*** Opening Input records ***

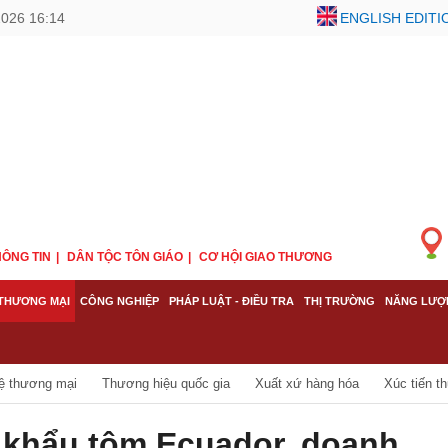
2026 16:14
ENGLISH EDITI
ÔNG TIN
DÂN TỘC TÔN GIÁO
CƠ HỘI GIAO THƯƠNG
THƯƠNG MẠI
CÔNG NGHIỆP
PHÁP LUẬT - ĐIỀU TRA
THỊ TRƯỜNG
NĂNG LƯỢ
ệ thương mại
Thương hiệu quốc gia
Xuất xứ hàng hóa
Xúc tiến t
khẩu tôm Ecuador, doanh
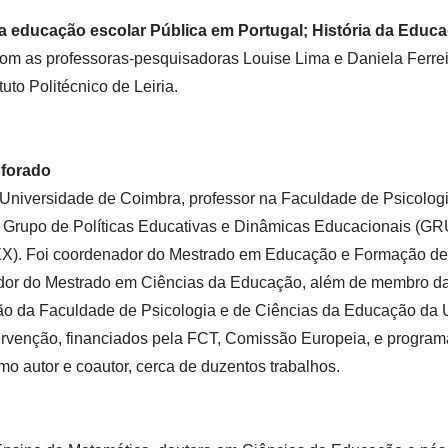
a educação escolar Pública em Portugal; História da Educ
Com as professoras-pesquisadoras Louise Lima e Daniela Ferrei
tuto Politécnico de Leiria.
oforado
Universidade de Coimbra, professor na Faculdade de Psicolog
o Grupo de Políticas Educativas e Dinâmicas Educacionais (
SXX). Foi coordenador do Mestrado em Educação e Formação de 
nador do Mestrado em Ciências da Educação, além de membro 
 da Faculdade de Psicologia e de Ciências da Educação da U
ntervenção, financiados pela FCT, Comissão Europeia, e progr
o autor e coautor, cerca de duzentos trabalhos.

*** Closing Input records ***
*** Opening Input records ***

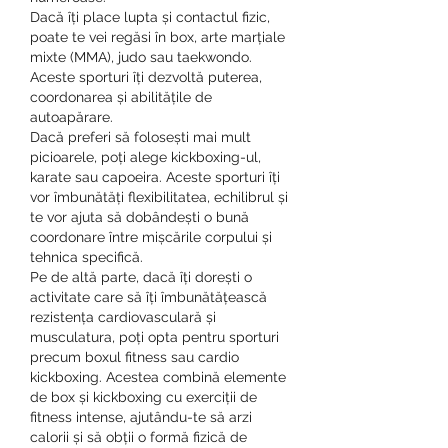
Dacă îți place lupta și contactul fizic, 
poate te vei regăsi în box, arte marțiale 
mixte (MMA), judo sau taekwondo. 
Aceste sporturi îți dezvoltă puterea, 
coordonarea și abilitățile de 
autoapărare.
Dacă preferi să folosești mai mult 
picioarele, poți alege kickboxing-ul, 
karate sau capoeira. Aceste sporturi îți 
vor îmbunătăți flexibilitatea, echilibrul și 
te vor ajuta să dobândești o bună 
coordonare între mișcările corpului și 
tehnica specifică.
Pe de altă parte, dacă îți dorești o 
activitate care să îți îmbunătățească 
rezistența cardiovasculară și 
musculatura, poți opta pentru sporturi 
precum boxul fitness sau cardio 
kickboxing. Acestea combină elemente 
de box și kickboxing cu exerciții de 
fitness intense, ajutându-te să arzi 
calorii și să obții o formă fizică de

*** Closing Input records ***

Write out the lines from the one containing "a educação escolar" up to and including the one containing "da Faculdade de", keeping each line as it appears.

a educação escolar Pública em Portugal; História da Educ
Com as professoras-pesquisadoras Louise Lima e Daniela Ferrei
tuto Politécnico de Leiria.
oforado
Universidade de Coimbra, professor na Faculdade de Psicolog
o Grupo de Políticas Educativas e Dinâmicas Educacionais (
SXX). Foi coordenador do Mestrado em Educação e Formação de 
nador do Mestrado em Ciências da Educação, além de membro 
 da Faculdade de Psicologia e de Ciências da Educação da U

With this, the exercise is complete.